— How to complete this task —
Among the entries below, please repeat exactly and only the lines from the line containing "(dashed_line_dash_ratio 12.000000)" to the line containing "(hpglpendiameter 15.000000)", both lines included.

[Records from a data source]
****
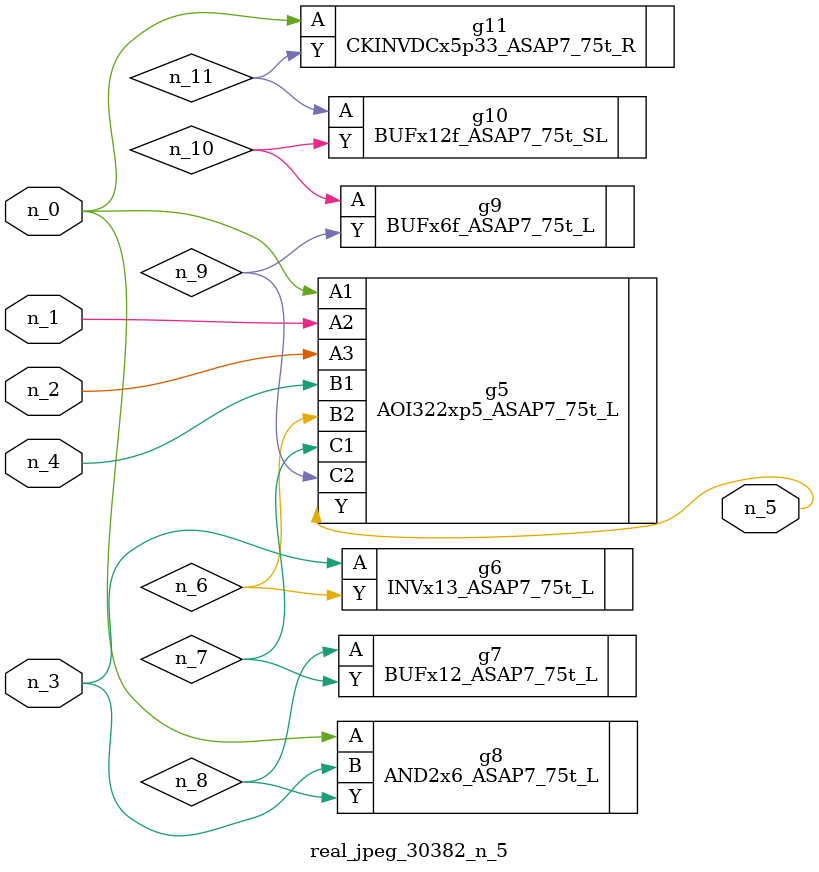
<source format=v>
module real_jpeg_30382_n_5 (n_4, n_0, n_1, n_2, n_3, n_5);

input n_4;
input n_0;
input n_1;
input n_2;
input n_3;

output n_5;

wire n_8;
wire n_11;
wire n_6;
wire n_7;
wire n_10;
wire n_9;

AOI322xp5_ASAP7_75t_L g5 ( 
.A1(n_0),
.A2(n_1),
.A3(n_2),
.B1(n_4),
.B2(n_6),
.C1(n_7),
.C2(n_9),
.Y(n_5)
);

AND2x6_ASAP7_75t_L g8 ( 
.A(n_0),
.B(n_3),
.Y(n_8)
);

CKINVDCx5p33_ASAP7_75t_R g11 ( 
.A(n_0),
.Y(n_11)
);

INVx13_ASAP7_75t_L g6 ( 
.A(n_3),
.Y(n_6)
);

BUFx12_ASAP7_75t_L g7 ( 
.A(n_8),
.Y(n_7)
);

BUFx6f_ASAP7_75t_L g9 ( 
.A(n_10),
.Y(n_9)
);

BUFx12f_ASAP7_75t_SL g10 ( 
.A(n_11),
.Y(n_10)
);


endmodule
</source>
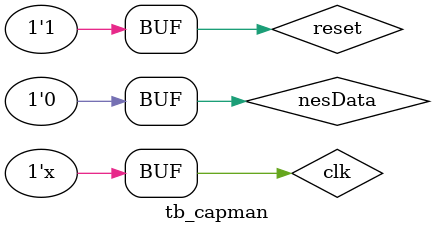
<source format=v>
/*************************************************************/
`timescale 1ns/1ns

module tb_capman #(parameter WIDTH = 16) ();
	
	reg clk, reset;
	reg nesData;
	wire nesClock;		//NES clock
	wire nesLatch;		//NES lach
	wire [7:0] LEDs;		//LEDs
	wire [7:0] vga_red;		//VGA red
	wire [7:0] vga_green; 	//VGA green
	wire [7:0] vga_blue;		//VGA blue
	wire hSync; 			//VGA hsync
	wire vSync;			//VGA vsync
	wire VGA_CLK; 		//VGA 25MHz clock
	wire VGA_SYNC_N; 	//VGA sync
	wire VGA_BLANK_N;		//VGA blank

	// Instantiate modules
	Capman game(
        .clk(clk),
        .reset(reset),
        .nesData(nesData),
        .nesClock(nesClock),
        .nesLatch(nesLatch),
        .LEDs(LEDs),
        .vga_red(vga_red),
        .vga_green(vga_green),
        .vga_blue(vga_blue),
        .hSync(hSync),
        .vSync(vSync),
        .VGA_CLK(VGA_CLK),
        .VGA_SYNC_N(VGA_SYNC_N),
        .VGA_BLANK_N(VGA_BLANK_N)
    );
	
	// Start clock and reset
	initial begin
	   clk <= 0;
	   reset <= 0;
	   nesData <= 0;
		#100;
		reset <= 1;
		#10;
	end
		
	// Generate clock
	always #10 begin
	   clk = ~clk;
	end
	
endmodule 

</source>
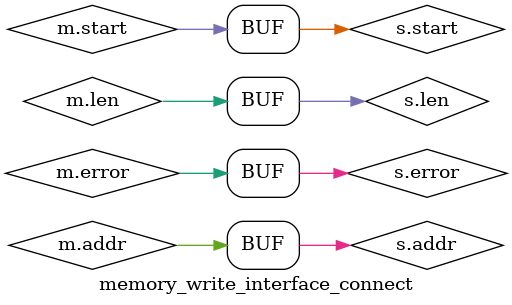
<source format=sv>
/*
 * Copyright (c) 2023 Robert Drehmel
 *
 * Licensed under the Apache License, Version 2.0 (the "License");
 * you may not use this file except in compliance with the License.
 * You may obtain a copy of the License at
 *
 *     http://www.apache.org/licenses/LICENSE-2.0
 *
 * Unless required by applicable law or agreed to in writing, software
 * distributed under the License is distributed on an "AS IS" BASIS,
 * WITHOUT WARRANTIES OR CONDITIONS OF ANY KIND, either express or implied.
 * See the License for the specific language governing permissions and
 * limitations under the License.
 */
module memory_write_interface_connect(
	memory_write_interface.master m,
	memory_write_interface.slave s
);

assign m.addr = s.addr;
assign m.len = s.len;
assign m.start = s.start;
assign s.busy = m.busy;
assign s.done = m.done;
assign s.error = m.error;

endmodule

</source>
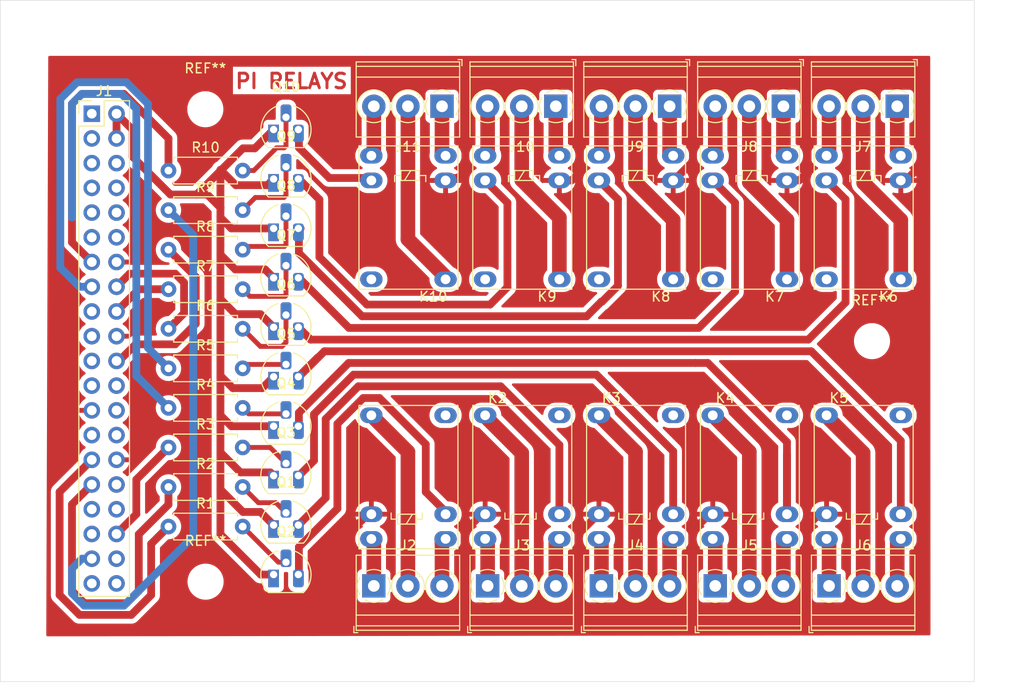
<source format=kicad_pcb>
(kicad_pcb
	(version 20240108)
	(generator "pcbnew")
	(generator_version "8.0")
	(general
		(thickness 1.6)
		(legacy_teardrops no)
	)
	(paper "A5")
	(layers
		(0 "F.Cu" signal)
		(31 "B.Cu" signal)
		(32 "B.Adhes" user "B.Adhesive")
		(33 "F.Adhes" user "F.Adhesive")
		(34 "B.Paste" user)
		(35 "F.Paste" user)
		(36 "B.SilkS" user "B.Silkscreen")
		(37 "F.SilkS" user "F.Silkscreen")
		(38 "B.Mask" user)
		(39 "F.Mask" user)
		(40 "Dwgs.User" user "User.Drawings")
		(41 "Cmts.User" user "User.Comments")
		(42 "Eco1.User" user "User.Eco1")
		(43 "Eco2.User" user "User.Eco2")
		(44 "Edge.Cuts" user)
		(45 "Margin" user)
		(46 "B.CrtYd" user "B.Courtyard")
		(47 "F.CrtYd" user "F.Courtyard")
		(48 "B.Fab" user)
		(49 "F.Fab" user)
		(50 "User.1" user)
		(51 "User.2" user)
		(52 "User.3" user)
		(53 "User.4" user)
		(54 "User.5" user)
		(55 "User.6" user)
		(56 "User.7" user)
		(57 "User.8" user)
		(58 "User.9" user)
	)
	(setup
		(pad_to_mask_clearance 0)
		(allow_soldermask_bridges_in_footprints no)
		(aux_axis_origin 18.1864 18.8722)
		(pcbplotparams
			(layerselection 0x0000000_7fffffff)
			(plot_on_all_layers_selection 0x0000000_00000000)
			(disableapertmacros no)
			(usegerberextensions no)
			(usegerberattributes yes)
			(usegerberadvancedattributes yes)
			(creategerberjobfile yes)
			(dashed_line_dash_ratio 12.000000)
			(dashed_line_gap_ratio 3.000000)
			(svgprecision 4)
			(plotframeref no)
			(viasonmask no)
			(mode 1)
			(useauxorigin no)
			(hpglpennumber 1)
			(hpglpenspeed 20)
			(hpglpendiameter 15.000000)
			(pdf_front_fp_property_popups yes)
			(pdf_back_fp_property_popups yes)
			(dxfpolygonmode yes)
			(dxfimperialunits yes)
			(dxfusepcbnewfont yes)
			(psnegative yes)
			(psa4output no)
			(plotreference yes)
			(plotvalue yes)
			(plotfptext yes)
			(plotinvisibletext no)
			(sketchpadsonfab no)
			(subtractmaskfromsilk no)
			(outputformat 5)
			(mirror no)
			(drillshape 1)
			(scaleselection 1)
			(outputdirectory "plot")
		)
	)
	(net 0 "")
	(net 1 "unconnected-(J1-GPIO14{slash}TXD-Pad8)")
	(net 2 "unconnected-(J1-ID_SC{slash}GPIO1-Pad28)")
	(net 3 "/GPIO16")
	(net 4 "+3V3")
	(net 5 "unconnected-(J1-GPIO21{slash}SCLK1-Pad40)")
	(net 6 "unconnected-(J1-MISO0{slash}GPIO9-Pad21)")
	(net 7 "unconnected-(J1-GPIO20{slash}MOSI1-Pad38)")
	(net 8 "unconnected-(J1-GCLK0{slash}GPIO4-Pad7)")
	(net 9 "unconnected-(J1-PWM1{slash}GPIO13-Pad33)")
	(net 10 "unconnected-(J1-~{CE0}{slash}GPIO8-Pad24)")
	(net 11 "GND")
	(net 12 "+5V")
	(net 13 "unconnected-(J1-MOSI0{slash}GPIO10-Pad19)")
	(net 14 "unconnected-(J1-GPIO19{slash}MISO1-Pad35)")
	(net 15 "unconnected-(J1-ID_SD{slash}GPIO0-Pad27)")
	(net 16 "unconnected-(J1-SCLK0{slash}GPIO11-Pad23)")
	(net 17 "unconnected-(J1-GPIO15{slash}RXD-Pad10)")
	(net 18 "unconnected-(J1-GPIO18{slash}PWM0-Pad12)")
	(net 19 "unconnected-(J1-PWM0{slash}GPIO12-Pad32)")
	(net 20 "unconnected-(J1-~{CE1}{slash}GPIO7-Pad26)")
	(net 21 "unconnected-(J1-SCL{slash}GPIO3-Pad5)")
	(net 22 "unconnected-(J1-SDA{slash}GPIO2-Pad3)")
	(net 23 "Net-(J2-Pin_3)")
	(net 24 "Net-(J2-Pin_1)")
	(net 25 "Net-(J2-Pin_2)")
	(net 26 "Net-(J3-Pin_3)")
	(net 27 "Net-(J3-Pin_1)")
	(net 28 "Net-(J3-Pin_2)")
	(net 29 "Net-(J4-Pin_3)")
	(net 30 "Net-(J4-Pin_1)")
	(net 31 "Net-(J4-Pin_2)")
	(net 32 "Net-(J5-Pin_3)")
	(net 33 "Net-(J5-Pin_2)")
	(net 34 "Net-(J5-Pin_1)")
	(net 35 "Net-(J6-Pin_1)")
	(net 36 "Net-(J6-Pin_2)")
	(net 37 "Net-(J6-Pin_3)")
	(net 38 "Net-(J7-Pin_3)")
	(net 39 "Net-(J7-Pin_1)")
	(net 40 "Net-(J7-Pin_2)")
	(net 41 "Net-(J8-Pin_1)")
	(net 42 "Net-(J8-Pin_2)")
	(net 43 "Net-(J8-Pin_3)")
	(net 44 "Net-(J9-Pin_3)")
	(net 45 "Net-(J9-Pin_1)")
	(net 46 "Net-(J9-Pin_2)")
	(net 47 "Net-(J10-Pin_2)")
	(net 48 "Net-(J10-Pin_3)")
	(net 49 "Net-(J10-Pin_1)")
	(net 50 "Net-(J11-Pin_3)")
	(net 51 "Net-(J11-Pin_1)")
	(net 52 "Net-(J11-Pin_2)")
	(net 53 "Net-(Q2-E)")
	(net 54 "Net-(Q1-E)")
	(net 55 "Net-(Q3-E)")
	(net 56 "Net-(Q4-E)")
	(net 57 "Net-(Q5-E)")
	(net 58 "Net-(Q6-E)")
	(net 59 "Net-(Q7-E)")
	(net 60 "Net-(Q8-E)")
	(net 61 "Net-(Q9-E)")
	(net 62 "Net-(Q10-E)")
	(net 63 "Net-(Q1-B)")
	(net 64 "Net-(Q2-B)")
	(net 65 "Net-(Q3-B)")
	(net 66 "Net-(Q4-B)")
	(net 67 "Net-(Q5-B)")
	(net 68 "Net-(Q6-B)")
	(net 69 "Net-(Q7-B)")
	(net 70 "Net-(Q8-B)")
	(net 71 "Net-(Q9-B)")
	(net 72 "Net-(Q10-B)")
	(net 73 "/Relay Pin 2/K")
	(net 74 "/Relay Pin 6/K")
	(net 75 "/Relay Pin 7/K")
	(net 76 "/Relay Pin 8/K")
	(net 77 "/Relay Pin 1/K")
	(net 78 "/Relay Pin 10/K")
	(net 79 "/Relay Pin 4/K")
	(net 80 "/Relay Pin 5/K")
	(net 81 "/Relay Pin 9/K")
	(footprint "MountingHole:MountingHole_3.2mm_M3" (layer "F.Cu") (at 34.3154 24.3586))
	(footprint "TerminalBlock_Phoenix:TerminalBlock_Phoenix_PT-1,5-3-3.5-H_1x03_P3.50mm_Horizontal" (layer "F.Cu") (at 93.6648 24.0538 180))
	(footprint "Resistor_THT:R_Axial_DIN0207_L6.3mm_D2.5mm_P7.62mm_Horizontal" (layer "F.Cu") (at 30.5308 34.7218))
	(footprint "Resistor_THT:R_Axial_DIN0207_L6.3mm_D2.5mm_P7.62mm_Horizontal" (layer "F.Cu") (at 30.5308 50.9778))
	(footprint "TerminalBlock_Phoenix:TerminalBlock_Phoenix_PT-1,5-3-3.5-H_1x03_P3.50mm_Horizontal" (layer "F.Cu") (at 98.3488 73.3298))
	(footprint "TerminalBlock_Phoenix:TerminalBlock_Phoenix_PT-1,5-3-3.5-H_1x03_P3.50mm_Horizontal" (layer "F.Cu") (at 63.2968 73.3298))
	(footprint "Resistor_THT:R_Axial_DIN0207_L6.3mm_D2.5mm_P7.62mm_Horizontal" (layer "F.Cu") (at 30.5308 42.8498))
	(footprint "Relay_THT:Relay_SPDT_HJR-4102" (layer "F.Cu") (at 105.7148 41.8338 180))
	(footprint "MountingHole:MountingHole_3.2mm_M3" (layer "F.Cu") (at 102.759983 48.1838))
	(footprint "Resistor_THT:R_Axial_DIN0207_L6.3mm_D2.5mm_P7.62mm_Horizontal" (layer "F.Cu") (at 30.5308 30.6578))
	(footprint "Relay_THT:Relay_SPDT_HJR-4102" (layer "F.Cu") (at 63.0428 55.8038))
	(footprint "Relay_THT:Relay_SPDT_HJR-4102" (layer "F.Cu") (at 74.7268 55.8038))
	(footprint "Connector_PinHeader_2.54mm:PinHeader_2x20_P2.54mm_Vertical" (layer "F.Cu") (at 22.6568 24.8158))
	(footprint "Relay_THT:Relay_SPDT_HJR-4102" (layer "F.Cu") (at 51.3588 55.8038))
	(footprint "Relay_THT:Relay_SPDT_HJR-4102" (layer "F.Cu") (at 98.0948 55.8038))
	(footprint "MountingHole:MountingHole_3.2mm_M3" (layer "F.Cu") (at 34.3408 72.898))
	(footprint "Package_TO_SOT_THT:TO-92_HandSolder" (layer "F.Cu") (at 41.3258 41.6858))
	(footprint "TerminalBlock_Phoenix:TerminalBlock_Phoenix_PT-1,5-3-3.5-H_1x03_P3.50mm_Horizontal" (layer "F.Cu") (at 51.6128 73.3298))
	(footprint "Resistor_THT:R_Axial_DIN0207_L6.3mm_D2.5mm_P7.62mm_Horizontal" (layer "F.Cu") (at 30.5308 63.1698))
	(footprint "Relay_THT:Relay_SPDT_HJR-4102" (layer "F.Cu") (at 94.0308 41.8338 180))
	(footprint "Package_TO_SOT_THT:TO-92_HandSolder" (layer "F.Cu") (at 41.3258 31.5258))
	(footprint "TerminalBlock_Phoenix:TerminalBlock_Phoenix_PT-1,5-3-3.5-H_1x03_P3.50mm_Horizontal" (layer "F.Cu") (at 70.2968 24.0538 180))
	(footprint "TerminalBlock_Phoenix:TerminalBlock_Phoenix_PT-1,5-3-3.5-H_1x03_P3.50mm_Horizontal" (layer "F.Cu") (at 105.3488 24.0538 180))
	(footprint "Package_TO_SOT_THT:TO-92_HandSolder" (layer "F.Cu") (at 41.3258 62.0058))
	(footprint "Package_TO_SOT_THT:TO-92_HandSolder" (layer "F.Cu") (at 41.3258 72.1658))
	(footprint "Relay_THT:Relay_SPDT_HJR-4102" (layer "F.Cu") (at 82.3468 41.8338 180))
	(footprint "Relay_THT:Relay_SPDT_HJR-4102" (layer "F.Cu") (at 58.9788 41.8338 180))
	(footprint "Package_TO_SOT_THT:TO-92_HandSolder" (layer "F.Cu") (at 41.3258 46.7658))
	(footprint "Package_TO_SOT_THT:TO-92_HandSolder"
		(layer "F.Cu")
		(uuid "beda8936-9ca3-4fde-8ba7-0cd836c139f5")
		(at 41.3258 56.9258)
		(descr "TO-92 leads molded, narrow, drill 0.75mm, handsoldering variant with enlarged pads (see NXP sot054_po.pdf)")
		(tags "to-92 sc-43 sc-43a sot54 PA33 transistor")
		(property "Reference" 
... [334660 chars truncated]
</source>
****
— Response box —
			(dashed_line_dash_ratio 12.000000)
			(dashed_line_gap_ratio 3.000000)
			(svgprecision 4)
			(plotframeref no)
			(viasonmask no)
			(mode 1)
			(useauxorigin no)
			(hpglpennumber 1)
			(hpglpenspeed 20)
			(hpglpendiameter 15.000000)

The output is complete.